THE sharemarket is expected to open marginally weaker today in the absence of a strong lead from the US.
The AMP Capital Investors head of investment strategy and chief economist, Shane Oliver, said futures trading pointed to a 12-point, or 0.3 per cent, fall on the benchmark ASX 200 index today.
While a modest rise on European and US markets on Friday was driven by gains in financial stocks and commodity stocks due to a high oil price, there was "not a lot of action on Wall Street", Dr Oliver said.
"Housing data out of the US was on the soft side, with home sales down, so it's a fairly weak lead for our market," he said.
On Wall Street on Friday, the Dow Jones Industrial Average closed up 34.59 points, or 0.3 per cent, at 13,080.73 points. The S&P 500 index added 4.33 points, or 0.3 per cent, to 1397.11 points and the tech-heavy Nasdaq Composite rose 4.6 points, or 0.1 per cent, to 3067.92.
Dr Oliver said most commodities prices had rebounded mildly on the London Metal Exchange on Friday after falling on Thursday, which should provide support for local resources stocks. "We might see a bit of strength in some of the miners offset by weakness in other parts of the market," he said.
"The oil price was up 1.3 per cent and of course, that's a double-edged sword: on the one hand, it's good because commodity prices are up but on the other hand, it's bad because it slows global demand."
Oil prices rose following a report that Iranian oil exports had fallen substantially this month.
Copper, which is seen as the bellwether for industrial metals demand, was also up 1.1 per cent in London trading on Friday.
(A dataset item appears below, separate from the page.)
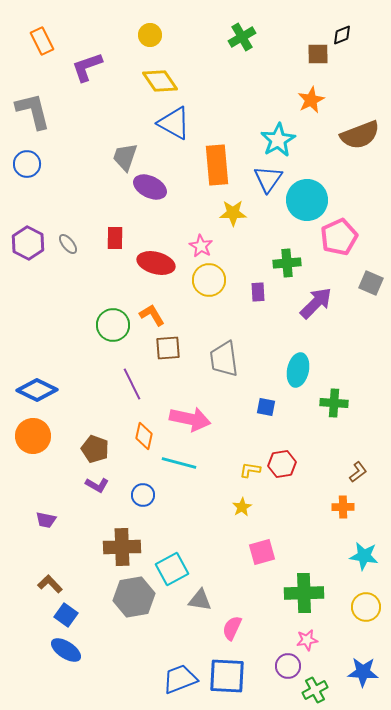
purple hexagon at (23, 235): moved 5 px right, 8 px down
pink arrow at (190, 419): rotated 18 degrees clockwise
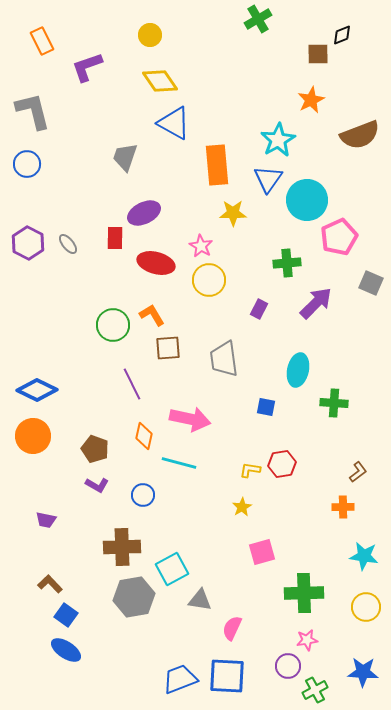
green cross at (242, 37): moved 16 px right, 18 px up
purple ellipse at (150, 187): moved 6 px left, 26 px down; rotated 52 degrees counterclockwise
purple rectangle at (258, 292): moved 1 px right, 17 px down; rotated 30 degrees clockwise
While the futures market pointed to a softer open on the bourse today, it could manage a flat albeit subdued performance, given the futures market "hasn't been a great guide lately", Dr Oliver said. The ASX 200 index has been struggling below the 4300-point level for some time.
"The Australian market won't break out until either we see some combination of a definitive [monetary policy] easing in China ... or [a] monetary easing in Australia with the Reserve Bank cutting interest rates, or a much weaker Australian dollar," Dr Oliver said.